In the Gallup poll of 1,001 adults, carried out by ReconMR between Feb. 2 and 16, 41 percent said they sympathized more with the Palestinians, compared with 36 percent who sympathized more with the Israelis.

Though the five-percentage-point difference is not statistically significant, it contrasts sharply with the results of a Gallup poll a year ago, in which more people (46 percent) were sympathetic to the Israelis than the Palestinians (33 percent).

In fact, for more than two decades Israelis have garnered much greater sympathy than Palestinians; for most of the time between 2001 and 2025, the difference was in the large double digits.

However, the gap started to shrink in 2019, long before before the Oct. 7, 2023, attacks by Hamas and the subsequent war in Gaza. This gradual shift in attitudes over the past seven years has now reached the point where Israel no longer holds a clear advantage in terms of American sympathy.

The shift has largely been driven by political independents, whose sympathies now favor Palestinians over Israelis by a margin of 41 percent to 30 percent. Previously, independents consistently leaned toward Israelis, including 42 percent last year compared with 34 for Palestinians.

Democrats have remained relatively consistent in their sympathies over the past year, after flipping strongly toward Palestinians in 2025 following an initial tilt in 2023. In the latest poll, 65 percent said they sympathized more with Palestinians, compared with 17 percent for Israelis.

Republicans continued to favor Israelis by a similarly wide margin: 70 percent sympathize more with Israelis, compared with 13 percent for Palestinians.

Still, sympathy for Israelis among Republicans has declined by 10 percentage points since 2024, hitting its lowest level since 2004.

Generational differences in attitudes are also pronounced. Among Americans between the ages of 18 and 34, 53 percent said they sympathized more with Palestinians. It was the first time a majority in this age group had taken that position. Only 23 percent sympathized more with Israelis, a record low.

Among those in the 35-54 age range, 46 percent sympathized more with the Palestinians, compared with 28 percent for Israelis, marking a reversal from 12 months ago when 45 percent sympathized more with Israelis and 33 percent with Palestinians.

Americans age 55 and older remain more sympathetic to Israelis: 49 percent compared with 31 percent for Palestinians. However, this year was the first since 2005 in which less than half of older Americans sympathized more with Israelis.

Beyond the question of sympathies, the poll also found that overall favorability ratings of Israel and the Palestinian territories had also shifted.

Americans rated Israel much more favorably than the Occupied Palestinian Territories in Gallup surveys between 2000 to 2024. The latest poll found that views on Israel were among the least positive Gallup has measured. Meanwhile, views on the Palestinian territories, though still net negative overall, were the most positive on record.

Support among Americans for a two-state solution also reached one of the highest levels in the history of tracking by Gallup: 57 percent of respondents said they favored the establishment of an independent Palestinian state alongside Israel, 28 percent opposed it and 15 percent had no opinion.

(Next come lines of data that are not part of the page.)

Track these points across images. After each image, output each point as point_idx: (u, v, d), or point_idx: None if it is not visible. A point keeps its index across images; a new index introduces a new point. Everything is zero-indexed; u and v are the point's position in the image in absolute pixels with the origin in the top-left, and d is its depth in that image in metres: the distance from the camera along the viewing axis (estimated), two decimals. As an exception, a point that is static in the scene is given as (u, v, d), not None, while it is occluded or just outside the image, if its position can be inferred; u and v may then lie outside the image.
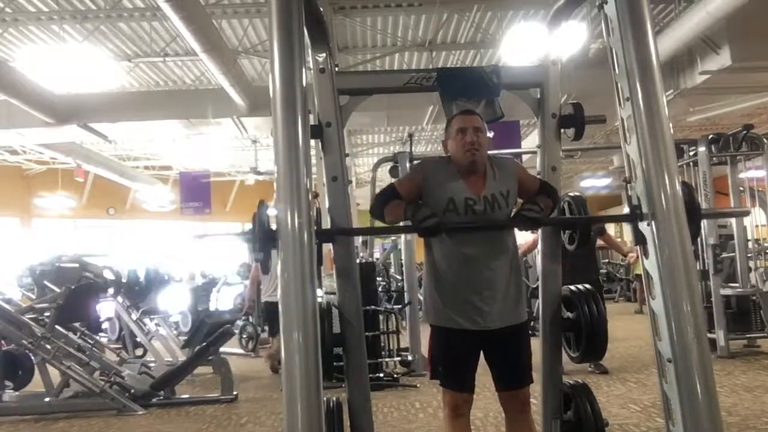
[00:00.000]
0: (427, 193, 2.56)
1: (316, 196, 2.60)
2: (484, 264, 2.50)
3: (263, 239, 2.01)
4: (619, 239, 20.46)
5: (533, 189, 2.63)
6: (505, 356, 2.57)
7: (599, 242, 6.98)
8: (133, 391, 5.60)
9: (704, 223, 6.77)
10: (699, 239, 6.75)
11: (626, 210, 2.28)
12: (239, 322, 9.09)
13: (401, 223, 2.60)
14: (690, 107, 10.05)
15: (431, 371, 2.66)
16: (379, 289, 8.30)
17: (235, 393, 5.77)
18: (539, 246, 2.95)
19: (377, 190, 9.06)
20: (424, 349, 6.01)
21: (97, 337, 7.49)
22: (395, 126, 12.80)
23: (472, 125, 2.55)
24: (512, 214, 2.59)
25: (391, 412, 5.07)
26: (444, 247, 2.55)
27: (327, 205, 2.72)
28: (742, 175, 7.00)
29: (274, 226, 1.99)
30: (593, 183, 19.16)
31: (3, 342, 6.12)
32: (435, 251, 2.59)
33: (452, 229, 2.49)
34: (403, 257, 7.81)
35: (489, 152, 2.64)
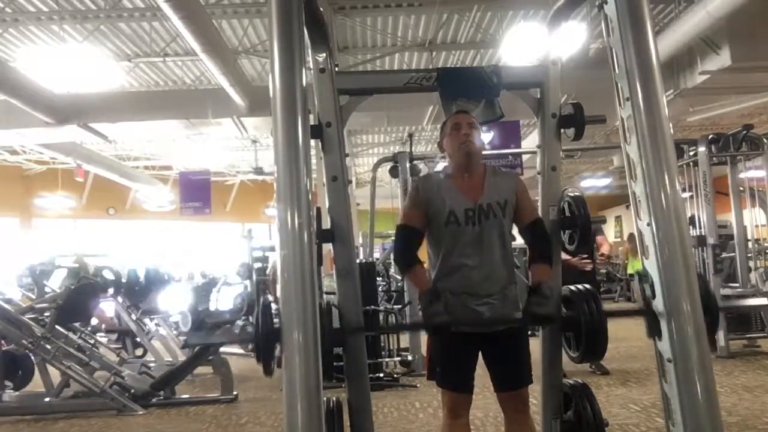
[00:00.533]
0: (431, 210, 2.60)
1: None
2: (484, 272, 2.53)
3: (267, 341, 1.95)
4: (618, 239, 20.50)
5: (525, 218, 2.63)
6: (504, 357, 2.58)
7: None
8: (133, 391, 5.60)
9: (704, 222, 6.79)
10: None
11: (631, 211, 2.27)
12: (239, 322, 9.08)
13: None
14: (690, 107, 10.04)
15: (429, 372, 2.67)
16: (379, 289, 8.30)
17: (235, 393, 5.77)
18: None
19: (377, 191, 9.10)
20: (424, 349, 6.01)
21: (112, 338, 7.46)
22: (395, 126, 12.80)
23: (465, 121, 2.62)
24: (510, 227, 2.62)
25: (391, 412, 5.07)
26: (444, 250, 2.57)
27: (327, 205, 2.72)
28: (742, 175, 7.00)
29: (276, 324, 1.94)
30: (593, 183, 19.14)
31: (3, 342, 6.11)
32: (433, 254, 2.62)
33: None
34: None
35: (492, 160, 2.65)
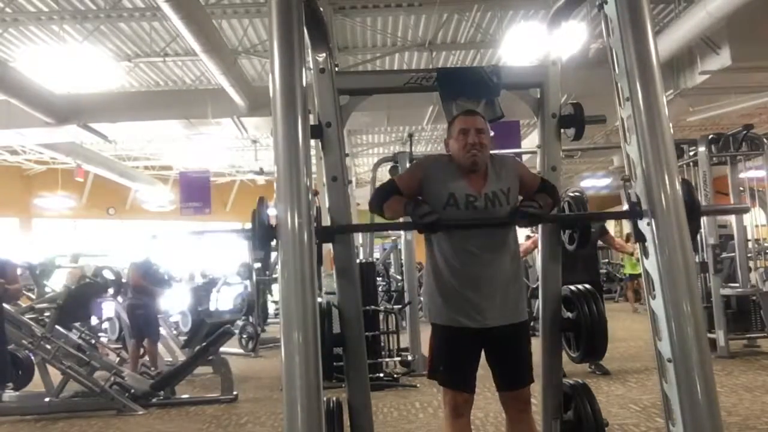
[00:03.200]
0: (427, 189, 2.55)
1: (315, 193, 2.59)
2: (485, 261, 2.50)
3: (263, 237, 2.01)
4: (618, 239, 20.47)
5: (533, 187, 2.62)
6: (506, 356, 2.57)
7: (599, 243, 6.97)
8: (133, 391, 5.60)
9: (704, 222, 6.79)
10: (699, 238, 6.76)
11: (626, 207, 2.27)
12: (239, 322, 9.09)
13: (401, 219, 2.59)
14: (690, 107, 10.03)
15: (430, 370, 2.66)
16: (380, 289, 8.30)
17: (235, 393, 5.77)
18: (539, 246, 2.95)
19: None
20: (425, 349, 6.01)
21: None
22: (395, 126, 12.79)
23: (474, 126, 2.54)
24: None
25: (391, 412, 5.07)
26: (444, 244, 2.54)
27: (327, 204, 2.72)
28: (742, 175, 7.00)
29: (274, 223, 1.99)
30: (593, 183, 19.14)
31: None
32: (435, 249, 2.58)
33: (452, 225, 2.48)
34: (403, 257, 7.81)
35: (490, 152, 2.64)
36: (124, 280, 7.81)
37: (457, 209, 2.50)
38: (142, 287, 7.13)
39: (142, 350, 7.98)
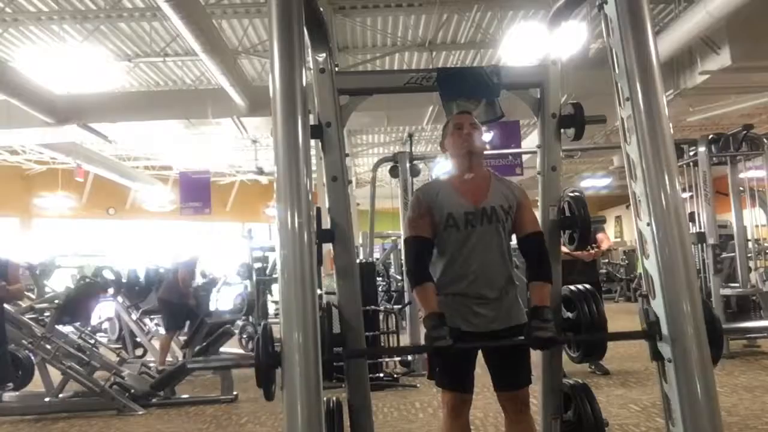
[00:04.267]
0: (433, 216, 2.58)
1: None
2: (482, 269, 2.53)
3: (267, 367, 1.94)
4: (618, 239, 20.51)
5: (525, 228, 2.60)
6: (504, 357, 2.58)
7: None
8: (133, 391, 5.60)
9: (704, 222, 6.79)
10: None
11: (631, 211, 2.27)
12: (239, 322, 9.09)
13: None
14: (690, 107, 10.04)
15: (429, 371, 2.67)
16: (379, 289, 8.30)
17: (235, 393, 5.77)
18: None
19: (377, 191, 9.09)
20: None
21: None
22: (395, 126, 12.80)
23: (467, 121, 2.65)
24: (511, 234, 2.61)
25: (391, 412, 5.07)
26: (444, 253, 2.58)
27: (327, 205, 2.72)
28: (742, 175, 7.00)
29: (278, 348, 1.92)
30: (593, 183, 19.15)
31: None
32: (435, 259, 2.62)
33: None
34: (403, 257, 7.81)
35: (492, 160, 2.65)
36: (124, 280, 7.84)
37: (458, 230, 2.54)
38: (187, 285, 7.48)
39: (142, 350, 8.02)
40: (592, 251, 6.15)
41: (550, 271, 2.60)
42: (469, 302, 2.53)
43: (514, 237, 2.69)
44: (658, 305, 2.11)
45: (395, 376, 6.26)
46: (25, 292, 8.54)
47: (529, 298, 2.54)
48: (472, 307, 2.52)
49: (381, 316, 6.62)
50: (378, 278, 8.40)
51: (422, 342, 2.52)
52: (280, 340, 1.91)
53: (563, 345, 2.86)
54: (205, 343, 6.06)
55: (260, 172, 14.27)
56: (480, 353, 2.61)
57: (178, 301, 7.39)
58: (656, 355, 2.16)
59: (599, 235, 6.64)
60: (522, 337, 2.46)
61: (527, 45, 7.40)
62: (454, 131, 2.64)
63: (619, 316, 11.21)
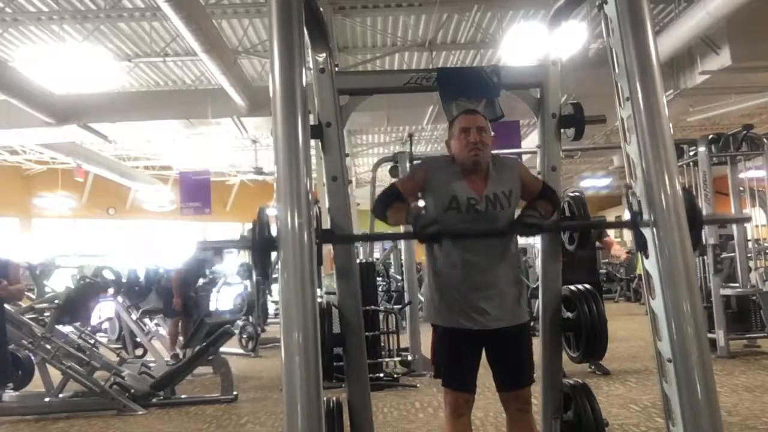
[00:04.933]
0: (429, 191, 2.56)
1: (316, 202, 2.59)
2: (485, 265, 2.51)
3: (263, 246, 1.99)
4: (618, 240, 20.52)
5: (535, 190, 2.62)
6: (507, 356, 2.58)
7: (597, 243, 6.97)
8: (133, 391, 5.60)
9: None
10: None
11: (627, 215, 2.26)
12: (239, 322, 9.09)
13: (401, 229, 2.58)
14: (690, 107, 10.04)
15: (435, 370, 2.67)
16: (379, 289, 8.29)
17: (235, 393, 5.77)
18: (539, 246, 2.95)
19: (377, 191, 9.07)
20: (425, 349, 6.01)
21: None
22: (395, 126, 12.80)
23: (475, 125, 2.54)
24: (514, 215, 2.59)
25: (391, 412, 5.07)
26: (445, 248, 2.55)
27: (327, 205, 2.72)
28: (742, 175, 7.00)
29: (274, 231, 1.97)
30: (593, 183, 19.16)
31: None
32: (435, 252, 2.59)
33: (454, 236, 2.49)
34: (403, 257, 7.81)
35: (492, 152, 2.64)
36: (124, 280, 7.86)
37: (459, 212, 2.51)
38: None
39: (142, 350, 8.02)
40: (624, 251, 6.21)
41: (558, 202, 2.67)
42: (471, 296, 2.50)
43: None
44: (658, 305, 2.11)
45: (395, 376, 6.25)
46: (26, 293, 8.57)
47: (530, 309, 2.55)
48: (473, 302, 2.49)
49: (381, 316, 6.62)
50: (378, 278, 8.38)
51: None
52: (280, 336, 1.91)
53: (562, 339, 2.85)
54: (205, 343, 6.06)
55: (259, 171, 14.28)
56: (483, 353, 2.60)
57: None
58: (640, 245, 2.16)
59: (606, 239, 6.66)
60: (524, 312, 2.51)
61: (527, 45, 7.40)
62: (460, 134, 2.55)
63: (620, 317, 11.23)
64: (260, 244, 2.00)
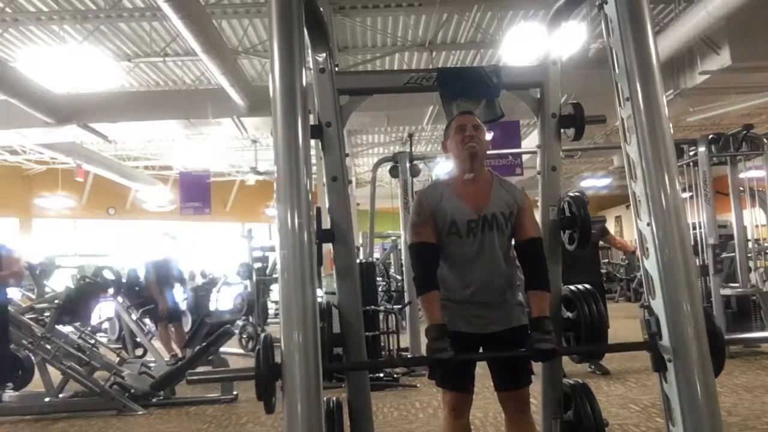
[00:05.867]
0: (436, 220, 2.57)
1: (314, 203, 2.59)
2: (483, 270, 2.54)
3: (267, 378, 1.95)
4: (619, 238, 20.52)
5: (525, 234, 2.57)
6: (505, 357, 2.58)
7: (600, 243, 6.98)
8: (133, 391, 5.60)
9: (704, 222, 6.79)
10: (699, 239, 6.77)
11: (631, 211, 2.27)
12: (239, 322, 9.09)
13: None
14: (690, 107, 10.03)
15: (430, 371, 2.68)
16: (379, 289, 8.30)
17: (235, 393, 5.77)
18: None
19: (377, 191, 9.09)
20: (425, 349, 6.01)
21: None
22: (395, 126, 12.80)
23: (470, 122, 2.59)
24: (512, 240, 2.60)
25: (391, 412, 5.07)
26: (445, 259, 2.58)
27: (327, 205, 2.72)
28: (742, 175, 7.00)
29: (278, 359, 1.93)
30: (593, 183, 19.14)
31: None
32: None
33: (460, 363, 2.48)
34: (403, 257, 7.81)
35: (492, 160, 2.65)
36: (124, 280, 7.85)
37: (459, 237, 2.53)
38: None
39: (142, 350, 8.02)
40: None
41: (548, 279, 2.58)
42: (472, 308, 2.54)
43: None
44: (658, 305, 2.11)
45: (395, 376, 6.25)
46: (25, 293, 8.57)
47: (528, 309, 2.54)
48: (472, 309, 2.54)
49: (381, 316, 6.62)
50: (378, 278, 8.39)
51: (423, 350, 2.51)
52: (280, 342, 1.91)
53: (562, 339, 2.85)
54: (205, 343, 6.05)
55: (256, 172, 14.28)
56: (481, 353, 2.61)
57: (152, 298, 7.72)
58: (658, 366, 2.12)
59: (609, 237, 6.67)
60: (523, 349, 2.46)
61: (527, 45, 7.40)
62: (457, 132, 2.59)
63: (619, 316, 11.22)
64: (265, 372, 1.94)
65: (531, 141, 10.00)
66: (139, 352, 8.03)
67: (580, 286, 2.86)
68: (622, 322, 10.15)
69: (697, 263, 6.50)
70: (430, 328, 2.43)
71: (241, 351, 8.80)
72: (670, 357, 2.05)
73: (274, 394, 1.97)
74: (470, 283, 2.54)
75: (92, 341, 6.64)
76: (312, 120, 2.50)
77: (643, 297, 2.19)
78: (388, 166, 7.52)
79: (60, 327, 6.37)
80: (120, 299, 7.86)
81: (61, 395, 5.58)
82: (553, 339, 2.44)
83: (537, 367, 2.73)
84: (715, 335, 2.13)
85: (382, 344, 6.46)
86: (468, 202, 2.55)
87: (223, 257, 15.32)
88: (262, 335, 2.06)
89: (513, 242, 2.64)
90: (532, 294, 2.52)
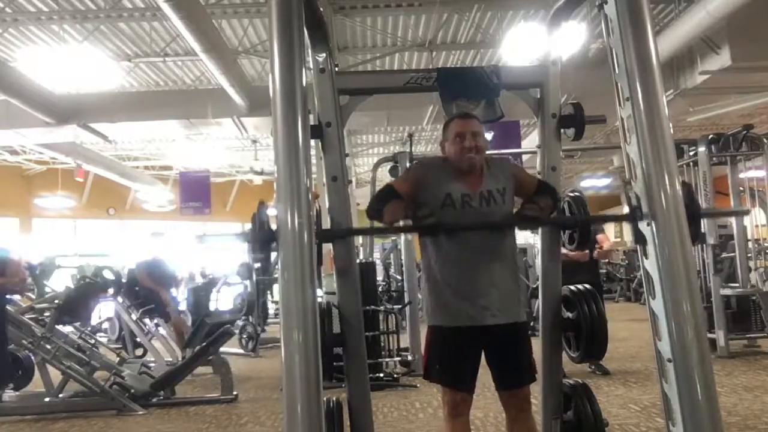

The support was strongest among Democrats, at 77 percent, and 57 percent of independents also backed a two-state solution, levels that have been generally consistent since 2023.

Republican support has fluctuated sharply in recent years. It fell from 43 percent before the Oct. 7 attacks in 2023 to 26 percent in the immediate aftermath, the largest single-year drop recorded among any party group. Support rebounded to 41 percent last year, before declining again to 33 percent in the latest survey.

With the exception of 2024, the current 44 percentage point gap between Democrats and Republicans is the widest Gallup has recorded on the issue.

Nevertheless, Americans remain more supportive of a two-state solution than Israelis or Palestinians themselves: in 2025, only 27 percent of Israelis and 33 percent of Palestinians living in the West Bank and East Jerusalem said they supported such a proposal.